• [SELECTED TEXT]
━━━━━━━━━━━━━━━━━━━━
Vigor’s Horse-Action Saddle, a home exercise machine, appeared on the market in the 1890s. The machine’s concertina-like casing contained four horizontal wooden platforms separated by springs. The rider’s own movements dictated the pace – an invalid could simulate a gentle walk while a more robust person could build up a furious gallop over imaginary five-bar gates. A control on the front adjusted the tension so that adventurous riders could experience a ‘bone-shaker’ feel, should they so wish. For full authenticity, riders were advised to open all the windows in the room where they were exercising. Rather than buying the machine, it was also possible to visit Messrs Vigor’s gym in Baker Street to have a go.
Unusually for anything involving exercise, this contraption looks almost fun. Although perhaps not completely ‘a perfect substitute for a live horse’ – at least, not if you wanted to travel somewhere – it was well-received as an aid to fitness. The medical profession increasingly advocated taking exercise on purpose to improve the health, and this product (also called the Hercules Horse-Action Saddle) appears to have given a pretty good workout.
━━━━━━━━━━━━━━━━━━━━
• [APPLY WHAT YOU READ]
1. In the passage on the Horse-Action Saddle, on which street was Messrs Vigor's gym?
2. Write what comes next in the passage on the Horse-Action Saddle, starting after its final sentence.
The lines that come after this passage on the Horse-Action Saddle have no connection to it.
━━━━━━━━━━━━━━━━━━━━
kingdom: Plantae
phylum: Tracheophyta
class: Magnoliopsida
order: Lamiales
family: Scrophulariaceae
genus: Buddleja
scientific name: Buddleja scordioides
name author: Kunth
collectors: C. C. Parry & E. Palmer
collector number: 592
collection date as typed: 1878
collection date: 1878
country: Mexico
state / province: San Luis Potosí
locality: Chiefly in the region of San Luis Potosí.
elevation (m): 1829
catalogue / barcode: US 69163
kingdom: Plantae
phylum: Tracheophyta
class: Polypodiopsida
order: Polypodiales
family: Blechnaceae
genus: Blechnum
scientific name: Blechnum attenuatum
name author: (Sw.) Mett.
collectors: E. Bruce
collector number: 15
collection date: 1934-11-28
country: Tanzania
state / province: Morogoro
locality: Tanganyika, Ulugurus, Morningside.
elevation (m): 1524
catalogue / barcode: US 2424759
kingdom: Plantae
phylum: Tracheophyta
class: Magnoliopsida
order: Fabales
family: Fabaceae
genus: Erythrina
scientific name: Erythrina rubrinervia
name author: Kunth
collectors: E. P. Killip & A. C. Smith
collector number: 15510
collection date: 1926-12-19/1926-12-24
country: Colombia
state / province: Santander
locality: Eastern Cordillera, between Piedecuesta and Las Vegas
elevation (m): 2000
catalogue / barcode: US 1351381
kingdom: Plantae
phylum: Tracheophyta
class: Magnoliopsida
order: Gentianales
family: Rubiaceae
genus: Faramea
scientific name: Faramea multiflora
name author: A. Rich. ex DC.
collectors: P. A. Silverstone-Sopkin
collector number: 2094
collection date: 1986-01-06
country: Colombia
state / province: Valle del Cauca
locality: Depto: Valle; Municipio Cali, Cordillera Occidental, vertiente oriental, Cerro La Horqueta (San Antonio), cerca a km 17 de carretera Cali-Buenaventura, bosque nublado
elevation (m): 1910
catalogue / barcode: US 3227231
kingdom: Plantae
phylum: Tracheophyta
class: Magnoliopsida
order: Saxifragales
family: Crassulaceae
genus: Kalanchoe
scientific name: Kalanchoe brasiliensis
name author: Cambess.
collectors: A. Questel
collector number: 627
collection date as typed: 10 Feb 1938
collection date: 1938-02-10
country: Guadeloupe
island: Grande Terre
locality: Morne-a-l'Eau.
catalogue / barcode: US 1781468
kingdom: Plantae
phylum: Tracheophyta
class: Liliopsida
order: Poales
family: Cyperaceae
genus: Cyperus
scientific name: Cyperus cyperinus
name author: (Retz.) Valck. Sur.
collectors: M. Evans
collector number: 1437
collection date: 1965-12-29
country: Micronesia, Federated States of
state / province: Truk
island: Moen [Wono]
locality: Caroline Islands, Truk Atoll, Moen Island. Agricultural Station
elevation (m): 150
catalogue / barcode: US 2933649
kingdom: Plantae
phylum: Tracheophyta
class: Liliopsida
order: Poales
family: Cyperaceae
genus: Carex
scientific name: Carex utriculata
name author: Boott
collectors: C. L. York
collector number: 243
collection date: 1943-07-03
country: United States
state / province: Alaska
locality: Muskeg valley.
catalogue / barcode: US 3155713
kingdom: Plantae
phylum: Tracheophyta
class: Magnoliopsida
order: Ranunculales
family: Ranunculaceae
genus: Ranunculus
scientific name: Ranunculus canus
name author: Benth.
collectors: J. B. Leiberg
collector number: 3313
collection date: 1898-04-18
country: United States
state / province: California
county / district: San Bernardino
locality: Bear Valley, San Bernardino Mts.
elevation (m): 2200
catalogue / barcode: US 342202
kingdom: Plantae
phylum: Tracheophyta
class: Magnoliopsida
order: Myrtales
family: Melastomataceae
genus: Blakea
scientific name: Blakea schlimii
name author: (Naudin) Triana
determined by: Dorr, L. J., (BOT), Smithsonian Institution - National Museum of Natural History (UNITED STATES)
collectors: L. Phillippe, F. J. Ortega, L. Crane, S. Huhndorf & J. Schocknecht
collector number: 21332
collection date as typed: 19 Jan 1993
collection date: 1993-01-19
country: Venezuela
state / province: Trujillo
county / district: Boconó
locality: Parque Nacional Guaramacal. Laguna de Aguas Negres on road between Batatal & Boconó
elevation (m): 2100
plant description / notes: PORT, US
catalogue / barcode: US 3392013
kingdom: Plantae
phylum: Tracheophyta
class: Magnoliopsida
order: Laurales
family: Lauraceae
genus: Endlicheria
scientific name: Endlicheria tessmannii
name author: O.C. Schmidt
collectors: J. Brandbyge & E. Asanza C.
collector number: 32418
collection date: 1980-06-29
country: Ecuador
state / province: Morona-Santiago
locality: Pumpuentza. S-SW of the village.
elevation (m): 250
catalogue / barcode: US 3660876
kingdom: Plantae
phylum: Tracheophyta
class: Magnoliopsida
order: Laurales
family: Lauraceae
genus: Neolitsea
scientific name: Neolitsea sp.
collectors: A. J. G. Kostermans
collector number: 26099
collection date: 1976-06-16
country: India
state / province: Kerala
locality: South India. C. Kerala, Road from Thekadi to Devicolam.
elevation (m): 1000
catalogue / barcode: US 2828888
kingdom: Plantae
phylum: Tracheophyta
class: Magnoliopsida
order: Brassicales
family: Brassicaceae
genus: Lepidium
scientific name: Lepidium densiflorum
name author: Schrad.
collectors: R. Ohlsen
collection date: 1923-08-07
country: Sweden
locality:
━━━━━━━━━━━━━━━━━━━━
• [SOLVED TASKS]
1. Baker Street.

2.
The machine was 4 ft high and about 30 inches square. The advert’s claims that it could trot, canter and gallop make it sound as though it moved independently like one of those fairground buckaroo things, but this wasn’t the case – the different paces were powered by the rider’s own exertions.
Within the mahogany frame was a mechanism that consisted of four platforms separated by springs. By turning the control on the front, one could adjust the distance between the platforms so that the more adventurous could experience a ‘bone-shaker’ feel, while a smoother ride was available for invalids. Ladies could buy a side-saddle version.
At 7 guineas for the cheapest one and 21 guineas if you went top-of-the-range, these were quite an investment – which can’t have paid off if they met the fate of every exercise machine ever bought and were consigned to a shed to gather dust.